SPIKE will be an in-memory secrets store with the following characteristics:

In-Memory Data: The primary data store resides in RAM, offering near-instant reads and writes.
Periodic Backup: An encrypted backing store (SQLite, Postgres DB, or an S3-compatible interface) will serve as a backup. The system uses exponential retries to ensure data persistence.
Hardened Container: The service is recommended to run in a hardened container or sandbox with minimal OS surface area, reducing the likelihood of root compromise.
Path-Based Access Controls: Secrets are organized hierarchically (for, e.g., /secrets/acme/*). Only specific roles/tokens can access their respective paths.
Replication: A primary read-write store with read-only replicas. These replicas can be promoted or re-hydrated if the primary fails.
Auditing: All secret operations (reads, writes, deletes) are logged to an audit trail for compliance and investigation.

Rationale

Performance: In-memory data reduces latency compared to purely disk-backed solutions.
Backup Safety: The secondary backup (encrypted at rest) mitigates memory volatility by allowing the system to recover from unexpected crashes or restarts.
Security:
- Hardened Container: Minimizes OS-level attack surface.
- Encryption at Rest: Protects offline backups if the disk is compromised.
- Path-Based Policies: Enforces the principle of least privilege.
- Auditing: Aids in compliance and detection of unauthorized access.
- Scalability: Storing thousands or even hundreds of thousands of secrets in memory is feasible with proper resource planning.

Consequences

Positive Outcomes

Performance Gain: Ultra-fast secrets retrieval for latency-sensitive applications.
Backup Resilience: Encrypted disk backups reduce permanent data loss if the container restarts.
Fine-Grained Control*: Path-based policies and an internal auditing mechanism meet security and compliance needs.

Trade-Offs and Risks

In contrast to our decision, here are some benefits of using a database (or a remote object storage) as the single source of truth:

Security and Persistence: Using an encrypted database as the source of truth ensures that secrets are securely stored and persist across system restarts or crashes. Though with frequent forced writes, the risk of data loss is minimized and can further be mitigated by using mechanisms like message queues.
Scalability: Databases can handle growth more effectively, allowing the system to accommodate the increasing number of secrets without a significant redesign. Again, this is a non-issue because if you have to store millions of secrets, then you need to review your architecture anyway. In an ideal world, the only secret an app needs are PKI certificates (like SVIDs) as they can uniquely identify the app.
Simplicity: A single source of truth simplifies the architecture, making the system easier to develop and maintain. To counter this, SPIKE Nexus’ current architecture is simple enough to maintain and develop. We have abstracted exponential backoff and retry mechanisms to the storage layer, and once we have adequate abstractions, the maintainability of the system will be equivalent to a database-as-the-single-source-of-truth system. Besides, at the cost of simplicity, we lose performance and will have to implement additional caching mechanisms to mitigate latency, which will add complexity and result in an equally complex system. There is no free lunch.

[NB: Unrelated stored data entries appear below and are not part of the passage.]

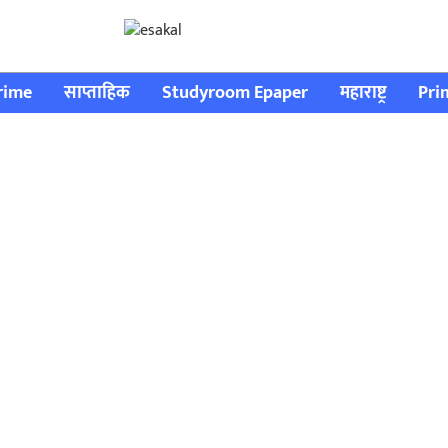
rime
साप्ताहिक
Studyroom Epaper
महाराष्ट्र
Pri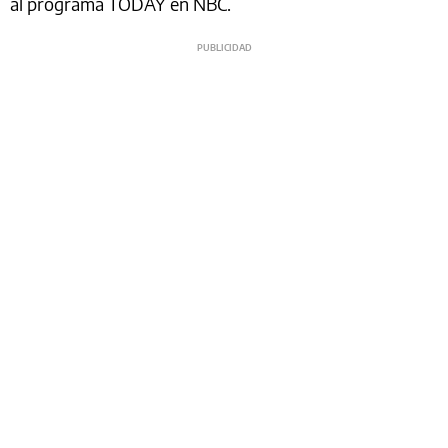
al programa TODAY en NBC.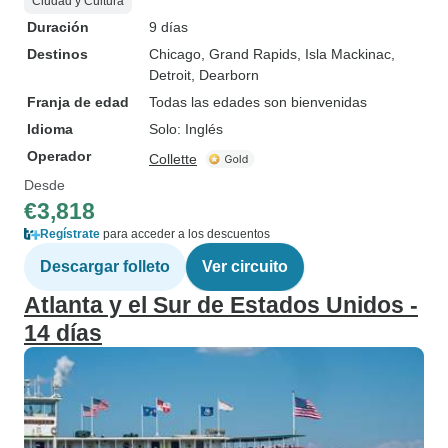
Ciudad y Cultura
Duración
9 días
Destinos
Chicago
, Grand Rapids
, Isla Mackinac
,
Detroit
, Dearborn
Franja de edad
Todas las edades son bienvenidas
Idioma
Solo: Inglés
Operador
Collette
Desde
€3,818
Regístrate
para acceder a los descuentos
Descargar folleto
Ver circuito
Atlanta y el Sur de Estados Unidos -
14 días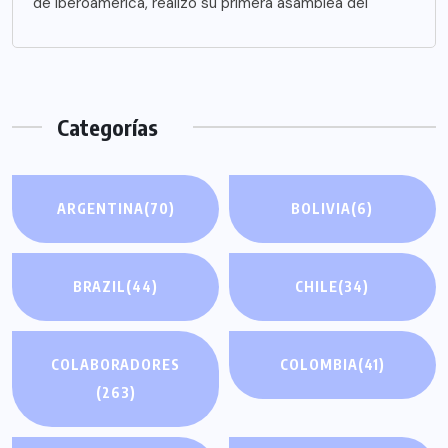
de Iberoamérica, realizó su primera asamblea del
Categorías
ARGENTINA
(70)
BOLIVIA
(6)
BRAZIL
(44)
CHILE
(34)
COLABORADORES
COLOMBIA
(41)
(263)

Here are some other liabilities of a memory-first secrets store:

Crash Consistency: Potential for a small window of data loss if the system crashes just before backup.
- Mitigation: frequent or near-synchronous write-through.
Failover Complexity: Replication and promotion logic must be robustly implemented to handle node failures seamlessly.
Memory as an Additional Attack Surface:
- While ephemeral in-memory storage can mitigate certain disk-theft scenarios, memory itself can be inspected if an attacker gains OS-level access.
- That’s why hardening the container and ensuring proper access controls are crucial. SPIKE assume the machine as the trusted boundary. So, if the machine is compromised, the secrets are considered compromised as well.